Die 20 Nominierten im Überblick
(UPDATE: 24.09.2018, verfügbare Titel sind verlinkt und überwiegend in der Philologischen Bibliothek bzw. teilweise auch in der Universitätsbibliothek vorhanden):
- Carmen-Francesca Banciu: Lebt wohl, Ihr Genossen und Geliebten! (PalmArtPress, März 2018)
- María Cecilia Barbetta: Nachtleuchten (S. Fischer, August 2018)
- Maxim Biller: Sechs Koffer (Kiepenheuer & Witsch, August 2018)
- Susanne Fritz: Wie kommt der Krieg ins Kind (Wallstein, März 2018)
- Arno Geiger: Unter der Drachenwand (Carl Hanser, Januar 2018)
- Nino Haratischwili: Die Katze und der General (Frankfurter Verlagsanstalt, August 2018)
- Franziska Hauser: Die Gewitterschwimmerin (Eichborn, Februar 2018)
- Helene Hegemann: Bungalow (Hanser Berlin, August 2018)
- Anja Kampmann: Wie hoch die Wasser steigen (Carl Hanser, Januar 2018)
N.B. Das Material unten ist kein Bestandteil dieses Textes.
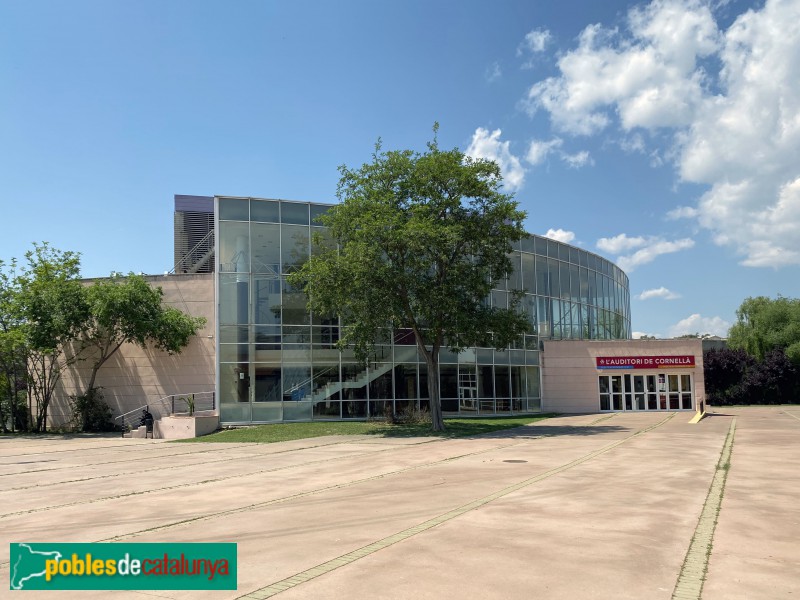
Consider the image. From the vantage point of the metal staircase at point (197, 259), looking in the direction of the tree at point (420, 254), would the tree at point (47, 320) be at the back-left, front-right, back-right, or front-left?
front-right

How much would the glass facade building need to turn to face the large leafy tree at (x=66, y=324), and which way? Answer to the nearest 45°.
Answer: approximately 90° to its right

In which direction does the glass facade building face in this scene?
toward the camera

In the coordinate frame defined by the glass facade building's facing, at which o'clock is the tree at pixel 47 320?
The tree is roughly at 3 o'clock from the glass facade building.

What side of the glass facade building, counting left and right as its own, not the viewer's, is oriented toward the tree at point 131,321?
right

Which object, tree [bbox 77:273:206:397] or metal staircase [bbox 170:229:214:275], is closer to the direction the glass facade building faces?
the tree

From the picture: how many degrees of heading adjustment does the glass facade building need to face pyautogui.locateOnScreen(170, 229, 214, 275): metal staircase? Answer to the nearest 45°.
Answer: approximately 135° to its right

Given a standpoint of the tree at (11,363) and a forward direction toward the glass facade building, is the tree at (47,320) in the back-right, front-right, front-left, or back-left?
front-right

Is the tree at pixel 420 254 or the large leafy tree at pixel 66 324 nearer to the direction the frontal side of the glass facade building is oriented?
the tree

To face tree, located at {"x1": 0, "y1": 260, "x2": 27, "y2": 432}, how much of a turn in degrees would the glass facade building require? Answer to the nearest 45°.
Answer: approximately 90° to its right

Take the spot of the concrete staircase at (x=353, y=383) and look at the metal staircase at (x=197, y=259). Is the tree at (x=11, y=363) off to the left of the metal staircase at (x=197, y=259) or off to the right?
left
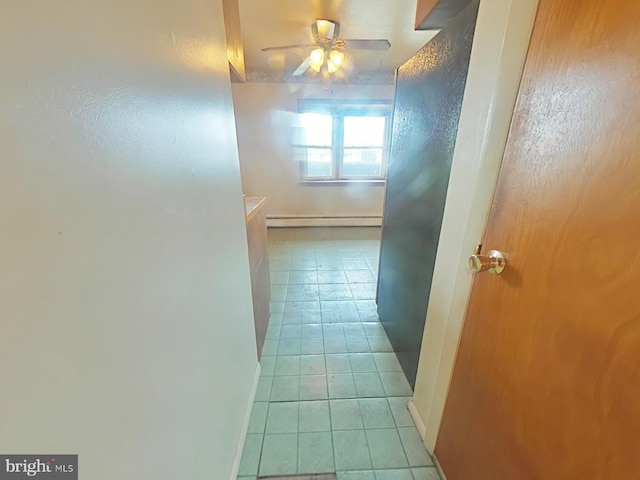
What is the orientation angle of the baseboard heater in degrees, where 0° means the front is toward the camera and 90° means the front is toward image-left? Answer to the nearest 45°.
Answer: approximately 0°

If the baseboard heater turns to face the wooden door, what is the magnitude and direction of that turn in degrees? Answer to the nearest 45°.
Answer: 0° — it already faces it
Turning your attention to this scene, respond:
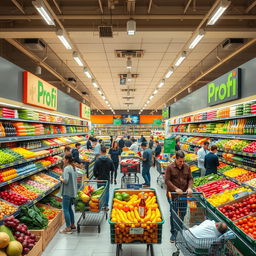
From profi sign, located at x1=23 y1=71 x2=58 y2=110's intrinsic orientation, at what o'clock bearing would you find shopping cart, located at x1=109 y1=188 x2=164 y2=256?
The shopping cart is roughly at 1 o'clock from the profi sign.

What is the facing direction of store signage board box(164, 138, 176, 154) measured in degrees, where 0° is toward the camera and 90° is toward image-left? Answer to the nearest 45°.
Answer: approximately 0°
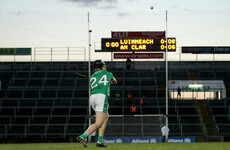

- Angelika Klüssendorf: Jahre später (Kiepenheuer & Witsch, Januar 2018)
- Gert Loschütz: Ein schönes Paar (Schöffling & Co., Februar 2018)
- Inger-Maria Mahlke: Archipel (Rowohlt, August 2018)
- Gianna Molinari: Hier ist noch alles möglich (Aufbau, Juli 2018)
- Adolf Muschg: Heimkehr nach Fukushima (C.H.Beck, Juli 2018)
- Eckhart Nickel: Hysteria (Piper, September 2018)
- Josef Oberhollenzer: Sültzrather (Folio, März 2018)
- Susanne Röckel: Der Vogelgott (Jung und Jung, Februar 2018)
- Matthias Senkel: Dunkle Zahlen (Matthes & Seitz Berlin, Februar 2018)
- Stephan Thome: Gott der Barbaren (Suhrkamp, September 2018) – in Bearbeitung
- Christina Viragh: Eine dieser Nächte (Dörlemann, Februar 2018) – in Erwerbung
Die Longlist wird am 11. September 2018 von der Jury um Sprecherin Christine Lötscher (freie Kritikerin), Christoph Bartmann (Goethe-Institut Warschau), Luzia Braun (ZDF), Tanja Graf (Literaturhaus München), Paul Jandl (freier Kritiker), Uwe Kalkowski (Literaturblogger) und die Buchhändlerin Marianne Sax auf sechs finale Romane reduziert, die sogenannte „Shortlist“. Die Preisverleihung findet zum Auftakt der Frankfurter Buchmesse am 8. Oktober 2018 statt.
Zwar ist die kostenfreie App mit Artikelanfängen seit 2014 passé, aber über detektor.fm lassen sich nach und nach kostenfrei Auszüge aus den nominierten Romanen anhören (auch als App verfügbar). Wer nicht darauf warten will, findet auf der Webseite des Buchpreises unter den jeweiligen Romanprofilen alle bereits freigeschalteten Hörproben (zwischen 8-11 Minuten lang). Auch soll ab nächster Woche eine Taschenbuch (Deutscher Buchpreis 2018. Die Nominierten) mit Leseproben und Hintergrundinfos in ausgewählten Buchhandlungen erhältlich sein.